Defining 1,000km of the border between NSW and Victoria, the Murray isn't quite on the scale of the Mississippi but it has one thing in common: paddle-steamers.
From 1850 until the turn of the century, the Murray was a water highway with more than 200 paddle-steamers bringing in supplies and taking out produce, wool and wheat from the farms, as well as timber.
Paddle-steamer numbers began to fall with the introduction of the railway, which knocked the river trade around, and then on-board fires and sinkings claimed all except a handful.
But the remaining paddle-steamers, such as the Cumberoona, Pevensey, Rothbury, Emmylou, Coonawarra, Alexander Arbuthnot, Adelaide and Melbourne, can still fire up excitement as they swish past the majestic red gums that hang over most of the Murray.
The steamers have been faithfully restored and many still have genuine, wood-fired engines.
They take passenger cruises on the river and several have sleeping accommodation.
The Emmylou, based at Echuca-Moama, has one and two-night cruises that go upriver as far as the natural wetlands of Barmah Forest and down to the pioneer homestead of Pericoota.
Smaller boats can go farther.
ECHUCA was once Australia's major inland port and is still one of the oldest river towns, known at one time as New Chicago.
Its red gum wharf, once 1.2km long, is still a busy place. Paddle-steamers can dock at three levels for variations in the river height.

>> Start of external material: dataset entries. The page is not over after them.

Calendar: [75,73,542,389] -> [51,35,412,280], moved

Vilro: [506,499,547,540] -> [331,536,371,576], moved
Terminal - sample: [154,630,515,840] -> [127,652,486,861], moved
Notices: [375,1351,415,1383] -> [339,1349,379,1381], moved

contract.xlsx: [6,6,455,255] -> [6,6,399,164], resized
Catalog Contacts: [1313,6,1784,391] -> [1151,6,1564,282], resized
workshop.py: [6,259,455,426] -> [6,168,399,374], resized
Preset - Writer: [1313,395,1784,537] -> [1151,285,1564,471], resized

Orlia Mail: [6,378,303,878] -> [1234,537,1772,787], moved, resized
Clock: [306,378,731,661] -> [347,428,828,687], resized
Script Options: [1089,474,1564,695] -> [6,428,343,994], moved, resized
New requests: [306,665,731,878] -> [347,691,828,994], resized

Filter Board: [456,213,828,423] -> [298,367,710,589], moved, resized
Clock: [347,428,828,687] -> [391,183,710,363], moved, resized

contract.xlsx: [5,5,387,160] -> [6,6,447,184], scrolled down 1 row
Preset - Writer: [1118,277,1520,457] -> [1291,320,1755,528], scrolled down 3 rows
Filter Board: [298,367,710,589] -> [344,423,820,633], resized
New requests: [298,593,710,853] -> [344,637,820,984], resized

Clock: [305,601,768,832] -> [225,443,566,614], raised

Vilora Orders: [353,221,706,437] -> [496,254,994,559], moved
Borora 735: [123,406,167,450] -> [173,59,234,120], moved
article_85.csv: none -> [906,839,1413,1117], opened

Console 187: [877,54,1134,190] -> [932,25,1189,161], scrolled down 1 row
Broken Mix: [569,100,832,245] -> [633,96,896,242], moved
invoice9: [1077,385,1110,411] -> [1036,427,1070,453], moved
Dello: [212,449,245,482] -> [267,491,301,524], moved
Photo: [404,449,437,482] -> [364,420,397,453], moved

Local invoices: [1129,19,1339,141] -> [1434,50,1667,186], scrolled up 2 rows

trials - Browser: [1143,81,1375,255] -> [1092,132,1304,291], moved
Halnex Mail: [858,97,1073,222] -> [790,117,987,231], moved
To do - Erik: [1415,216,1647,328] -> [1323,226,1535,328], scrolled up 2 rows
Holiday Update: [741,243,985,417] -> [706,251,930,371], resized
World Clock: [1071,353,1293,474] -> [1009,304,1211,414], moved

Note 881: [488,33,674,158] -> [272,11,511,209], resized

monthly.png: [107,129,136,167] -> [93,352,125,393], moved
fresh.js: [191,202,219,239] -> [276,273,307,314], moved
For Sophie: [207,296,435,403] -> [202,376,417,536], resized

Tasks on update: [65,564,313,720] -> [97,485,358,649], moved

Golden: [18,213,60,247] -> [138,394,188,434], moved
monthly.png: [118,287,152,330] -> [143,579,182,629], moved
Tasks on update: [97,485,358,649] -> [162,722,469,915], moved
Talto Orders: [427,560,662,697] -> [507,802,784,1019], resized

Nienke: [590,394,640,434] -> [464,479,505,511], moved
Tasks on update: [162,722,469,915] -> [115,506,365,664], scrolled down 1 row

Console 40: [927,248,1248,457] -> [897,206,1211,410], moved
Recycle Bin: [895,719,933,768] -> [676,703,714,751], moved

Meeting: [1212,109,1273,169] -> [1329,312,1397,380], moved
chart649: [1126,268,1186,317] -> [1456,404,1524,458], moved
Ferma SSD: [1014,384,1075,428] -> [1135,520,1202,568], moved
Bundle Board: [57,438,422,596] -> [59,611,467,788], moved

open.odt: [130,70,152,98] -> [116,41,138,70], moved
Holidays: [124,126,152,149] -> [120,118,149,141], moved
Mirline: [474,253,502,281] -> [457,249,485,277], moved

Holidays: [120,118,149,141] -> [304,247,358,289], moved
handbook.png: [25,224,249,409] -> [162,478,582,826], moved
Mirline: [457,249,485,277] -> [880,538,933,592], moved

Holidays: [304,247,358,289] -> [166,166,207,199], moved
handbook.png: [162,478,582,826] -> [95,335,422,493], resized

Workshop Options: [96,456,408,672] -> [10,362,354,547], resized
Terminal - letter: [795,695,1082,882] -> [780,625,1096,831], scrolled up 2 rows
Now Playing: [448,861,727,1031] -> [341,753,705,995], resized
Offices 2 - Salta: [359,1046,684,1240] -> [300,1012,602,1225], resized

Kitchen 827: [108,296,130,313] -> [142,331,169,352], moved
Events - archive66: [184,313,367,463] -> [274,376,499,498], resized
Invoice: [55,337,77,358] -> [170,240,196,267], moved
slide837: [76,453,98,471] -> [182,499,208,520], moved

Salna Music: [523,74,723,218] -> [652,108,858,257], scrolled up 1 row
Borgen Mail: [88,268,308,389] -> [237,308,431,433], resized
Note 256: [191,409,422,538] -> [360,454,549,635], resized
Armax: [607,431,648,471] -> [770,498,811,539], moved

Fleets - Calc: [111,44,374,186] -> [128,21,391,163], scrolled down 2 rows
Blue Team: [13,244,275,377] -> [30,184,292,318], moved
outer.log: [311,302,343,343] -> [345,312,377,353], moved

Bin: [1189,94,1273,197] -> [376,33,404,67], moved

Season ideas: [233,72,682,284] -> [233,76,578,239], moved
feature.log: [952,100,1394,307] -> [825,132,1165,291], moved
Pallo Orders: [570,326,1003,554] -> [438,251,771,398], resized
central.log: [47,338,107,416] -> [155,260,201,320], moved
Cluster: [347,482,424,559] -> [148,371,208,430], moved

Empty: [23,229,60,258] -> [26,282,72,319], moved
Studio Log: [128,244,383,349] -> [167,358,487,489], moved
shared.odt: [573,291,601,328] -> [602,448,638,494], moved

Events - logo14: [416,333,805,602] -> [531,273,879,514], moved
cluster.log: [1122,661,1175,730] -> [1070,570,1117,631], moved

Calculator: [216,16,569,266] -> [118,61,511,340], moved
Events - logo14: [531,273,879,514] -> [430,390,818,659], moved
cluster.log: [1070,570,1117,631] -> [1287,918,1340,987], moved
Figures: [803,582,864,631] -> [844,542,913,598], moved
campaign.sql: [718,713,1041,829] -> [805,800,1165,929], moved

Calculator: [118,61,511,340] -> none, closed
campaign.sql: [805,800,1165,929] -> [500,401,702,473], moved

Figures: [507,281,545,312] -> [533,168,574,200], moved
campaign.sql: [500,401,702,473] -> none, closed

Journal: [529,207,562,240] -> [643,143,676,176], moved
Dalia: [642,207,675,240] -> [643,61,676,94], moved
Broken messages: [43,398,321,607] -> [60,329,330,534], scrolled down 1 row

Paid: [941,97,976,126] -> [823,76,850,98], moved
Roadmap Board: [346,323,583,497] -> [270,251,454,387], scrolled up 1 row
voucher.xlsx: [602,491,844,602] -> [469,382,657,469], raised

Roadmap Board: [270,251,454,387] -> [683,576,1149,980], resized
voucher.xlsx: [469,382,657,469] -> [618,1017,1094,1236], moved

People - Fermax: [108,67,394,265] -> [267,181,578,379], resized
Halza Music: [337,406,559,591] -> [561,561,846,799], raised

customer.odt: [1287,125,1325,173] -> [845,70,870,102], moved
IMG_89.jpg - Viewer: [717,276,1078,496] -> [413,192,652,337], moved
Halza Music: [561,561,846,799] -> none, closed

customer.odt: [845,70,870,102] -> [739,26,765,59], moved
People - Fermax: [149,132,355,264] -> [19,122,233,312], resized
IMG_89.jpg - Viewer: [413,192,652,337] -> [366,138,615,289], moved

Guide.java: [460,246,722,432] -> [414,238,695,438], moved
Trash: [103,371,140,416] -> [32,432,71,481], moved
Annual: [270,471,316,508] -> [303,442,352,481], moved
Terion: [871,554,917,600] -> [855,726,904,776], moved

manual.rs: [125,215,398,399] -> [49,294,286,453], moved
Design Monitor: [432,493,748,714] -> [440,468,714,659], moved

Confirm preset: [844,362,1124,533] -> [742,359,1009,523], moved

Many of the century-old buildings near the wharf, such as the bond store and customs house, have been turned into shops and restaurants.
The Murray played a vital role in the early development of Albury-Wodonga, or the Crossing Place and Belvoir, as the settlements were originally known.
The first industry was established on the banks of the Murray by Robert Brown in 1838 when he built a punt and a guesthouse for travellers.
He set the present trend of the region having more visitors' accommodation than any other inland centre in Australia.
Captain Charles Sturt, who named the Murray, described it as a "great and noble river".
He was pretty right.
Half the Murray's flow is used for irrigation. It also supplies domestic water to more than one million households.
The lower regions are embraced by natural lakes and scores of wetlands that are home for birds and fish.
But the paddle-steamers are still king.